Dataset entries:
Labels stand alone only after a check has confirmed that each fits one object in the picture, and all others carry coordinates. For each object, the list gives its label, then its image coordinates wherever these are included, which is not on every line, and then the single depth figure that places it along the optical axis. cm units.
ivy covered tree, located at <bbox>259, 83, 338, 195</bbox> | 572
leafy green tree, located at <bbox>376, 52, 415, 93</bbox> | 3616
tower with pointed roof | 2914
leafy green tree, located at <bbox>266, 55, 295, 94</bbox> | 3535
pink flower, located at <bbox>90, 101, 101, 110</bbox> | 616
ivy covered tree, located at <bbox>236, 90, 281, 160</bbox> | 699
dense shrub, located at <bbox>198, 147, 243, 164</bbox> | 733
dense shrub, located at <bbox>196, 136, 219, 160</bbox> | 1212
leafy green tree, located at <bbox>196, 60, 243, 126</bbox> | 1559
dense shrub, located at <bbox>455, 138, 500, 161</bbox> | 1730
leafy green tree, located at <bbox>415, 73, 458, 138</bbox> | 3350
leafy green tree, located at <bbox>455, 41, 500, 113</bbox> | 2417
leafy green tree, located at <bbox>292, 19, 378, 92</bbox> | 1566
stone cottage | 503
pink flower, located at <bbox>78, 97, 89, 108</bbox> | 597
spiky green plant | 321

* Task goal
Print precisely the lines from the one with "ivy covered tree, located at <bbox>259, 83, 338, 195</bbox>" through the end of the data above, adding nothing.

* Answer for the task
ivy covered tree, located at <bbox>259, 83, 338, 195</bbox> | 572
leafy green tree, located at <bbox>376, 52, 415, 93</bbox> | 3616
tower with pointed roof | 2914
leafy green tree, located at <bbox>266, 55, 295, 94</bbox> | 3535
pink flower, located at <bbox>90, 101, 101, 110</bbox> | 616
ivy covered tree, located at <bbox>236, 90, 281, 160</bbox> | 699
dense shrub, located at <bbox>198, 147, 243, 164</bbox> | 733
dense shrub, located at <bbox>196, 136, 219, 160</bbox> | 1212
leafy green tree, located at <bbox>196, 60, 243, 126</bbox> | 1559
dense shrub, located at <bbox>455, 138, 500, 161</bbox> | 1730
leafy green tree, located at <bbox>415, 73, 458, 138</bbox> | 3350
leafy green tree, located at <bbox>455, 41, 500, 113</bbox> | 2417
leafy green tree, located at <bbox>292, 19, 378, 92</bbox> | 1566
stone cottage | 503
pink flower, located at <bbox>78, 97, 89, 108</bbox> | 597
spiky green plant | 321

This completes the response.